I dont know what to do
Ive been having symptoms of depression on and off for about three years now. I lost a of wieght at one point. I gained a lot of weight back. I feel lonely and cry because of it, even when i was with someone or about to leave someone.
Anyway, I cry, I eat more than I need, I have tried to gain happiness through sex, and all i feel is that no one loves me or wants me around.
I took an online depression questionaire and it said a score over 21 could indicate major depression and my score was 42.
I want to talk to someone about it, but I dont know who.
Re: I dont know what to do
Hi, I've been dealing with depression off and on for about 3 years now. The symptoms have not always been present, I drank a lot and partied for about a year and tried to gain happiness through sex too, which only brought guilt upon myself. I had no symptoms, I got my "fix" so to speak. It wasn't until my symptoms came back about 4 months ago and started taking a toll on my relationship with my boyfriend that I decided to get medical help. I talked to my biological mother about it and found out that depression runs in my family. Maybe you could talk to your family and see what they say? Perhaps depression runs in your family...I went to a doctor for help and I was prescribed lexapro. It takes about 4-8 weeks to reach its full effect, but I'm beginning to panic less and I'm starting to enjoy things I once enjoyed again, very slowly but surely. I was uneasy about taking an antidepressant at first, because drug addiction runs in my biological family as well, but I feel a lot better about it now. I know how you are feeling, and just want you to know that there are others out there feeling the same way you do. I spoke with some of my classmates and co-workers and found out they are dealing with depression and anxiety as well. It's a great feeling to know that I'm not alone, and I hope you can find someone to confide in. I hope things get better for you!

- - -

▶ WORK REQUEST 1
Answer from the forum thread:
(a) On the online depression questionnaire, what score could indicate major depression, and what score did the first poster get?
(b) What medication was the reply's writer prescribed?
(c) How long does that medication take to reach its full effect, according to the reply?
▶ WORK REQUEST 2
Write out the forum thread word for word from "Anyway, I cry, I" up to and including "score was 42.".
The records play no part in this work.

▶ SOURCE DATA
- - -

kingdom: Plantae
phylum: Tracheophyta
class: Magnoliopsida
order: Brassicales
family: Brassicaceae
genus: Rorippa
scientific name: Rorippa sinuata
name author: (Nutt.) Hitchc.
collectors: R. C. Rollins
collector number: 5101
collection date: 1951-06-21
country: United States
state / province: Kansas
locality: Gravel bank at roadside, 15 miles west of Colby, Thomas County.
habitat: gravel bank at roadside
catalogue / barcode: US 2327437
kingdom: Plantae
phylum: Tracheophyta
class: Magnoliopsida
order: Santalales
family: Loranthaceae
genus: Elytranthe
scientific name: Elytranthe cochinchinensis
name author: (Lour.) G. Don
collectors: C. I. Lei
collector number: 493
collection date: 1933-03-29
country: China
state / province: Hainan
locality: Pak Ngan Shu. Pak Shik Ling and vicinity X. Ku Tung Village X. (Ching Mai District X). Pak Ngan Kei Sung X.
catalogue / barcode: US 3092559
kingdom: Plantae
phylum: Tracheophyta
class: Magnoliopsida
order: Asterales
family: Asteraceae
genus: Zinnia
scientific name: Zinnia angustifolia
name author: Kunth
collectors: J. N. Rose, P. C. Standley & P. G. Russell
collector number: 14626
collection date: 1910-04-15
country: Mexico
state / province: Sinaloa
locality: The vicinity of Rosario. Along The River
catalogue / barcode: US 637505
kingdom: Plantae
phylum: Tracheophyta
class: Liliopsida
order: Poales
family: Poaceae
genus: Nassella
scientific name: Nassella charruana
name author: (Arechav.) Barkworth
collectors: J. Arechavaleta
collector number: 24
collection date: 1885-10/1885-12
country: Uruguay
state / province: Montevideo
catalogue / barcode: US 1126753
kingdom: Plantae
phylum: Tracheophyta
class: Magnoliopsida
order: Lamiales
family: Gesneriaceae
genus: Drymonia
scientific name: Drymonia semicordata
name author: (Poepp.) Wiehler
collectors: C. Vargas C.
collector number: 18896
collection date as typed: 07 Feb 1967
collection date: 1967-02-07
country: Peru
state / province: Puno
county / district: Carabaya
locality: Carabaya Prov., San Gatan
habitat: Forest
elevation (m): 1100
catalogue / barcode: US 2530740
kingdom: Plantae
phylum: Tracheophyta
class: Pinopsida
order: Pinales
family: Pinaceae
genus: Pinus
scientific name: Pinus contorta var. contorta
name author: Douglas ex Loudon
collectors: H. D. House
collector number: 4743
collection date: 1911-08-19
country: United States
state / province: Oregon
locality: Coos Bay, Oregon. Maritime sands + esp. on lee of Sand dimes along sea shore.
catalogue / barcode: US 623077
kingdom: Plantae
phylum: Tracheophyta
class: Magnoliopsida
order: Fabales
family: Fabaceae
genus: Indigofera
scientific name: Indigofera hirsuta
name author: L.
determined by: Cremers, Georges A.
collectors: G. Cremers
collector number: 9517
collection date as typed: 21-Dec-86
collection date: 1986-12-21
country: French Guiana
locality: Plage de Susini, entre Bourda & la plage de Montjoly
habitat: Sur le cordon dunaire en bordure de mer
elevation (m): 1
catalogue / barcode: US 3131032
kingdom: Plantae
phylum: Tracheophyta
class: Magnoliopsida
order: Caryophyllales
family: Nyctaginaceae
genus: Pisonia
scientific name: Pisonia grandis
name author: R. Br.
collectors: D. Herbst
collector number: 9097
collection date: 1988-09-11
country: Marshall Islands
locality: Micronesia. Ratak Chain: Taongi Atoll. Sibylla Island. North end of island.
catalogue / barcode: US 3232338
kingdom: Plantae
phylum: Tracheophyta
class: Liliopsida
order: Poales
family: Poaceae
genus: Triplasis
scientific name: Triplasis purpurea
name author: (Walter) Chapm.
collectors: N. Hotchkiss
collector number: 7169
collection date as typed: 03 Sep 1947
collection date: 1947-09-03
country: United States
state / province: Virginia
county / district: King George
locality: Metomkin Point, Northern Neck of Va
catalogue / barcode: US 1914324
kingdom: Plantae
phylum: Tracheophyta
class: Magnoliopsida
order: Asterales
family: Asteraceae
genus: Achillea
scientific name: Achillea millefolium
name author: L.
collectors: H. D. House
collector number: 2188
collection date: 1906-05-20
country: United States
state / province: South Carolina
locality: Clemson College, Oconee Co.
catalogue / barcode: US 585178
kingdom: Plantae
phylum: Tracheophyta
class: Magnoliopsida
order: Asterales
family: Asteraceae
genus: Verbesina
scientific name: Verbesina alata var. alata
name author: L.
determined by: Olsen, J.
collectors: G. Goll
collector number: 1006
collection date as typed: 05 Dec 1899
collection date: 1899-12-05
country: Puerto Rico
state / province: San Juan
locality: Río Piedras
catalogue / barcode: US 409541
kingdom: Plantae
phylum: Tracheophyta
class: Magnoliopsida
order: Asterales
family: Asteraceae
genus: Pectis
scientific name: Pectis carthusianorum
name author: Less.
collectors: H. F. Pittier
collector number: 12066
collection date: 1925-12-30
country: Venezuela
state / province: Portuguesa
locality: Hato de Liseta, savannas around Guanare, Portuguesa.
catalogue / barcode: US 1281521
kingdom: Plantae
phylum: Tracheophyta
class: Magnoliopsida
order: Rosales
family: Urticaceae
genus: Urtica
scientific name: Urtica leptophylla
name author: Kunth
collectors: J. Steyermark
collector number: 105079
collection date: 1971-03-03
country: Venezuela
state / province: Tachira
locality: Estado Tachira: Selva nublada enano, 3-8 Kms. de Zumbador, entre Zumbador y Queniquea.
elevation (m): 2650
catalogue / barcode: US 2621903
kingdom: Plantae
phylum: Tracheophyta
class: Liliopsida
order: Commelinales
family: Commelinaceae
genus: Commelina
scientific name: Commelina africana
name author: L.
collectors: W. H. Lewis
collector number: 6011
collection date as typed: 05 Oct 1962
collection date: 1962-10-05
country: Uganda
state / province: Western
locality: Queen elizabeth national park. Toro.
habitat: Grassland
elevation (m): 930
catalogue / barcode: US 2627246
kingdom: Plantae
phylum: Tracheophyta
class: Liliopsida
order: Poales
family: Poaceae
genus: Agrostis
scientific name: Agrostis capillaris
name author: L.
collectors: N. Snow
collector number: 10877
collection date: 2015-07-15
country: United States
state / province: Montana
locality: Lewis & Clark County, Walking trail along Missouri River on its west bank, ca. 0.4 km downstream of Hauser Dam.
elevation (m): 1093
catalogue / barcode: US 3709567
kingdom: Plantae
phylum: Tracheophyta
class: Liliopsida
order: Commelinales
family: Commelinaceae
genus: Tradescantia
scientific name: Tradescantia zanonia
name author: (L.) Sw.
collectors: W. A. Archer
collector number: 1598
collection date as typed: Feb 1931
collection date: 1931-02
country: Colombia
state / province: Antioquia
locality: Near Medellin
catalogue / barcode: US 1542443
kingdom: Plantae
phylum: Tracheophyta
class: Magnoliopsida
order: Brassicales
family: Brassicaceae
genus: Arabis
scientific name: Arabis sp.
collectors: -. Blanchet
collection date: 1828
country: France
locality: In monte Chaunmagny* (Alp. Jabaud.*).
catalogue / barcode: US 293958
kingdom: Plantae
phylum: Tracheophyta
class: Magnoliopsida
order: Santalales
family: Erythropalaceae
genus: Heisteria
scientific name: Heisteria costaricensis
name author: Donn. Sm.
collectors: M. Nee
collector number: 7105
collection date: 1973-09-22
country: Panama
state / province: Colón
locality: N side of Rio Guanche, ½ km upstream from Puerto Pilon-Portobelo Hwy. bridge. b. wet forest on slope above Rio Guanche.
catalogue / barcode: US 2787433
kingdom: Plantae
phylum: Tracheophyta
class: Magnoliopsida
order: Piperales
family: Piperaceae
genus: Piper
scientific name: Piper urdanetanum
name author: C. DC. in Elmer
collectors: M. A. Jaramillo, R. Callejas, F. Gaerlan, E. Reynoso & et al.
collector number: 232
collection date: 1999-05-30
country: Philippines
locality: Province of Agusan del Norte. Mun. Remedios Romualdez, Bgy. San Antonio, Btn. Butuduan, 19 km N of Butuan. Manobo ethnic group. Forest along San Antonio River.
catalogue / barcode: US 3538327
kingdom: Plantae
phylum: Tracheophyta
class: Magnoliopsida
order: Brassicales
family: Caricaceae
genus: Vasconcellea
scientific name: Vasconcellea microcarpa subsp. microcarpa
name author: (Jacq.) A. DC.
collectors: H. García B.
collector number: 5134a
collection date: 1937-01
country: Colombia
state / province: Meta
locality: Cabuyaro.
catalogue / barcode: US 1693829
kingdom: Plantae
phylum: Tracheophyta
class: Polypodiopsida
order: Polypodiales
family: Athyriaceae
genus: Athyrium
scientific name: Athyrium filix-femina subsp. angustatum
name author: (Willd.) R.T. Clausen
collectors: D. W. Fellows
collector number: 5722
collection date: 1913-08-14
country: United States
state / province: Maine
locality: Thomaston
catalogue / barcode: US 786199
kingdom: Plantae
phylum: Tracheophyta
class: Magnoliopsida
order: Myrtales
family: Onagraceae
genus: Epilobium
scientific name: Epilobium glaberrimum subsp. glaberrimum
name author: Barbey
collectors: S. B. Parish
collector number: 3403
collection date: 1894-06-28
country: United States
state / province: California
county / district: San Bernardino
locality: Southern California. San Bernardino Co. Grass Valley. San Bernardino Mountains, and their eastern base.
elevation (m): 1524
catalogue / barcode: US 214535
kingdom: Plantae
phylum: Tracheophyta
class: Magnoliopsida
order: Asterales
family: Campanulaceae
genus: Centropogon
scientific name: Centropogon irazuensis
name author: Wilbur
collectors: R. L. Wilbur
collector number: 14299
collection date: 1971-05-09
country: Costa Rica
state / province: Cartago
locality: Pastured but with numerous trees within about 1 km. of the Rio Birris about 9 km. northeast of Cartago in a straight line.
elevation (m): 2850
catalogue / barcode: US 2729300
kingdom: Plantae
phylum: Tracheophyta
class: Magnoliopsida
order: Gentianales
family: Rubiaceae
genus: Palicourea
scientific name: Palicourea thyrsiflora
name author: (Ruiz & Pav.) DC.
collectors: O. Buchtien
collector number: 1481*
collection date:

- - -

▶ WRITTEN RESPONSE 1
(a) A score over 21 could indicate major depression. The first poster scored 42.
(b) Lexapro.
(c) About 4-8 weeks.

▶ WRITTEN RESPONSE 2
Anyway, I cry, I eat more than I need, I have tried to gain happiness through sex, and all i feel is that no one loves me or wants me around.
I took an online depression questionaire and it said a score over 21 could indicate major depression and my score was 42.